Тогда Фолкнер обратился к французам — Верлену, Малларме, Валери. Вообще говоря, интерес к поэтам «конца века» был понятен: уж если учиться изображать разочарование, тлен души, безнадежность, то у кого же, как не у тех, кто действительно пережил — и в совершенстве запечатлел — тяжелейшую душевную смуту? Но начинающий поэт из американской провинции слишком поверхностно и слишком эгоистически прочитал «проклятых поэтов».
В поисках мира высших значений, которые должны прийти на смену утраченным ценностям, они стремились «запечатлеть не саму вещь, а производимые ею впечатления» (Малларме). Фолкнера же привлекали прежде всего слова, приемы — в их смысл он не вдумывался. Он даже название мог позаимствовать — написал вслед за Малларме собственный «Полдень фавна». Но что с того? Близость все равно оказывается внешней, ибо повтор никогда не бывает точным.
Не поиск собственного поэтического языка, хоть и с посторонней помощью, это был. Придумывая ощущения и настроения («…песня спета — земли великая душа разбилась пред кончиной света»), актер у нас на глазах декламирует чужие строки, перебирает чужие парики, примеряет чужую одежду.
Получается просто гримаса, сплошная жестикуляция. В манере Суинберна. И Малларме. И Франсуа Вийона. И Китса. Наконец, Элиота, который как раз тогда начал выдвигаться в центр литературной жизни. В Европе, а потом в Америке прочитали «Любовную песнь Дж. Альфреда Пруфрока», и Фолкнер не замедлил воспользоваться новым образцом. Но и тут он просто подражает, а суть безнадежно утрачивается. Элиот откровенно смеется над нелепыми притязаниями своего персонажа — потрепанного, облысевшего, уютно свернувшегося в раковине быта Гамлета, — Фолкнер его возвышает. В оригинале герой, то есть, разумеется, совершенный антигерой, саморазоблачается; в копии — застывает в горделивом одиночестве, по-настоящему стремится «уйти от мира к молчащей полночи на лоно», вовсе не задумываясь над тем, насколько комически выглядит в своей позе непонятого и отверженного.
Оборачиваясь назад, можно, конечно, обнаружить в ранних пробах пера известную необходимость. Сохранились, развились не только отдельные образы; пристально вчитываясь в строки английских и французских предшественников, Фолкнер воспитывал в себе интуитивно-поэтическое восприятие мира> столь сильно сказавшееся в его зрелой прозе.
И все же между опытами молодости и позднейшими взлетами — целая пропасть.
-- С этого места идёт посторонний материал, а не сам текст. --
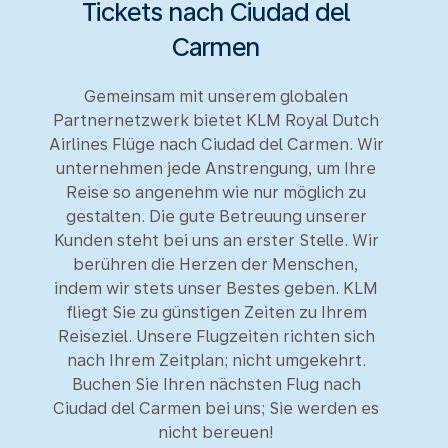
Tickets nach Ciudad del
Carmen
Gemeinsam mit unserem globalen
Partnernetzwerk bietet KLM Royal Dutch
Airlines Flüge nach Ciudad del Carmen. Wir
unternehmen jede Anstrengung, um Ihre
Reise so angenehm wie nur möglich zu
gestalten. Die gute Betreuung unserer
Kunden steht bei uns an erster Stelle. Wir
berühren die Herzen der Menschen,
indem wir stets unser Bestes geben. KLM
fliegt Sie zu günstigen Zeiten zu Ihrem
Reiseziel. Unsere Flugzeiten richten sich
nach Ihrem Zeitplan; nicht umgekehrt.
Buchen Sie Ihren nächsten Flug nach
Ciudad del Carmen bei uns; Sie werden es
nicht bereuen!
Поражаешься, как изменяло Фолкнеру-поэту чувство меры, чувство стиля. Осенью 1920 года он написал пьесу «Марионетки» (поставлена она так и не была, даже на любительской сцене университета), где действуют персонажи комедии дель арте: Пьеро, Коломбина, Арлекин. А несколько месяцев спустя появился как бы стихотворный комментарий к пьесе: «Мир и Пьеро: ноктюрн». Опять происходит очевидная подмена. Традиционный Пьеро, персонаж народной комедии — комедии! — масок. Это, как мы помним, симпатичный паяц и растяпа, все время попадающий в дурацкие положения. А Фолкнер под заемным именем изображает страдальца, замкнутого в клетке из лунного света, и луна-паук прошивает его сердце серебряными нитями. Коломбина, в свою очередь, уже не неверная жена, а силуэт женщины, бросающей к ногам Пьеро алую розу — «отрезанную руку». Двум влюбленным не найти дороги друг к другу, и Пьеро грустно осознает, что «в одиночестве состариться он должен и погибнуть». Короче — еще один вариант фавна — летчика — непонятого художника.
Как говорилось, вслед за Суинберном Фолкнер принялся за Хаусмена. По-видимому, и в пору изнурительной погони за нимфами и наядами жил в глубине души деревенский парень, которому внятен язык леса и земли. Потому и вызывали сердечный отклик строки, в которых и чувство места сохранялось, и темная грусть-тоска жила.
Только и Хаусмен слабо помогал, больше того, «шропширский парень», попадая в чужие края, сразу утрачивал живость, превращаясь опять-таки в разочарованного изгнанника.